TASK GOAL> Update the text in these rows by changing each "Zeuthen" to "Eichwalde" and keeping everything else the same. Leave the pictures out of your answer.

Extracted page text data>
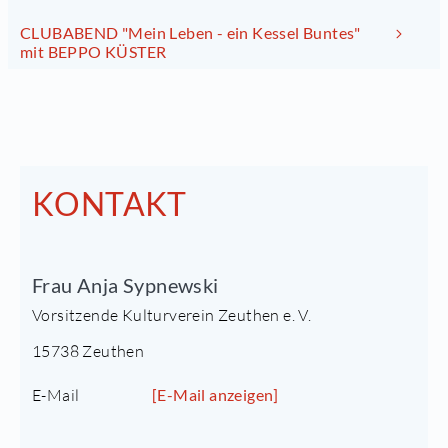
CLUBABEND "Mein Leben - ein Kessel Buntes"
mit BEPPO KÜSTER
KONTAKT
Frau Anja Sypnewski
Vorsitzende Kulturverein Zeuthen e. V.
15738 Zeuthen
E-Mail
[E-Mail anzeigen]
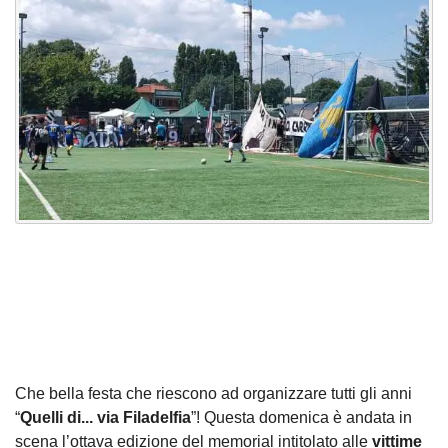
Che bella festa che riescono ad organizzare tutti gli anni
“
Quelli di... via Filadelfia
”! Questa domenica è andata in
scena l’ottava edizione del memorial intitolato alle
vittime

THE ANSWER>
CLUBABEND "Mein Leben - ein Kessel Buntes"
mit BEPPO KÜSTER
KONTAKT
Frau Anja Sypnewski
Vorsitzende Kulturverein Eichwalde e. V.
15738 Eichwalde
E-Mail
[E-Mail anzeigen]
Che bella festa che riescono ad organizzare tutti gli anni
“
Quelli di... via Filadelfia
”! Questa domenica è andata in
scena l’ottava edizione del memorial intitolato alle
vittime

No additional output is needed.